= What you should do =
Throughout the material, count the lines with the word "office" in them, and answer with only the figure.

= Data section =

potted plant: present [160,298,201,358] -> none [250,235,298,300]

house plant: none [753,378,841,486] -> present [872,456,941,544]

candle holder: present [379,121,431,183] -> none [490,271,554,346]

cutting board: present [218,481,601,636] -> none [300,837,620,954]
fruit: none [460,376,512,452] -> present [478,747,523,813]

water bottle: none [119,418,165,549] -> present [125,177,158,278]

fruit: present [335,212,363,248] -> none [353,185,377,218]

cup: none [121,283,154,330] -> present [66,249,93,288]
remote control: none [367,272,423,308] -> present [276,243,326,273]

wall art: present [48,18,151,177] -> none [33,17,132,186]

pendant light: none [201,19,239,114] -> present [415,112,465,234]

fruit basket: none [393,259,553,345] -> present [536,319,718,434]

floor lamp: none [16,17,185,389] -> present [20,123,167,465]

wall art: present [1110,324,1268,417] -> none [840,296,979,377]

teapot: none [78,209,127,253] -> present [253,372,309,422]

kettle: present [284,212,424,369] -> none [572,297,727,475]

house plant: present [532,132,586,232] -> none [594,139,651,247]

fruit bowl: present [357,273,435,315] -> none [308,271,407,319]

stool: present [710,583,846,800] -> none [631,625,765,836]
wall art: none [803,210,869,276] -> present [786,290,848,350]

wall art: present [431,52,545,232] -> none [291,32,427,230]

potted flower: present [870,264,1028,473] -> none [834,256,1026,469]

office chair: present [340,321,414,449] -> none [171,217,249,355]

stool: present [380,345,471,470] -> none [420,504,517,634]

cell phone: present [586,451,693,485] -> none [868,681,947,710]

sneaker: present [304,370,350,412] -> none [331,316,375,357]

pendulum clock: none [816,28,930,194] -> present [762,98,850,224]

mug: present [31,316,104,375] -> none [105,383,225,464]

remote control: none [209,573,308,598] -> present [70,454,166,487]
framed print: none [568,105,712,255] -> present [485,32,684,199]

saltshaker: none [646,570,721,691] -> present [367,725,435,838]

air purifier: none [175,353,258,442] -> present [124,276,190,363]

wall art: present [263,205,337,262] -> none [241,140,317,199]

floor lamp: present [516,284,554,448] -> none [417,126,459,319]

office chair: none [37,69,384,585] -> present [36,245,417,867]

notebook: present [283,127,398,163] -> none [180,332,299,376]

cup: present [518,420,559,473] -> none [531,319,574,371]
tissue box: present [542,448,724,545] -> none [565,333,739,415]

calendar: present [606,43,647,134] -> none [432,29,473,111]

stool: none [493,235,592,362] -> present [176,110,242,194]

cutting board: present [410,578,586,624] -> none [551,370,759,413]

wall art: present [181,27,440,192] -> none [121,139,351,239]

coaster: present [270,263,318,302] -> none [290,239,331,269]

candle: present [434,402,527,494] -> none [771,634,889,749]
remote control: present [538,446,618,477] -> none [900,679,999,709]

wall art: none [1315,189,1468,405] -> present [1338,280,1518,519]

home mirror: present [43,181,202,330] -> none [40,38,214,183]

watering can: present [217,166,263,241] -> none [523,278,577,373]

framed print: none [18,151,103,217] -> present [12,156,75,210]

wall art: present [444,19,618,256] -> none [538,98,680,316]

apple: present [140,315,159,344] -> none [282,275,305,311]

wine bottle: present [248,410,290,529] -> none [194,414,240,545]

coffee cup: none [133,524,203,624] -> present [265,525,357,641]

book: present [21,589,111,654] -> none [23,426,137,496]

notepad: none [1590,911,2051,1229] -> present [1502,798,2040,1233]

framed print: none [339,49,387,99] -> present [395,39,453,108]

= Solution to this problem =
2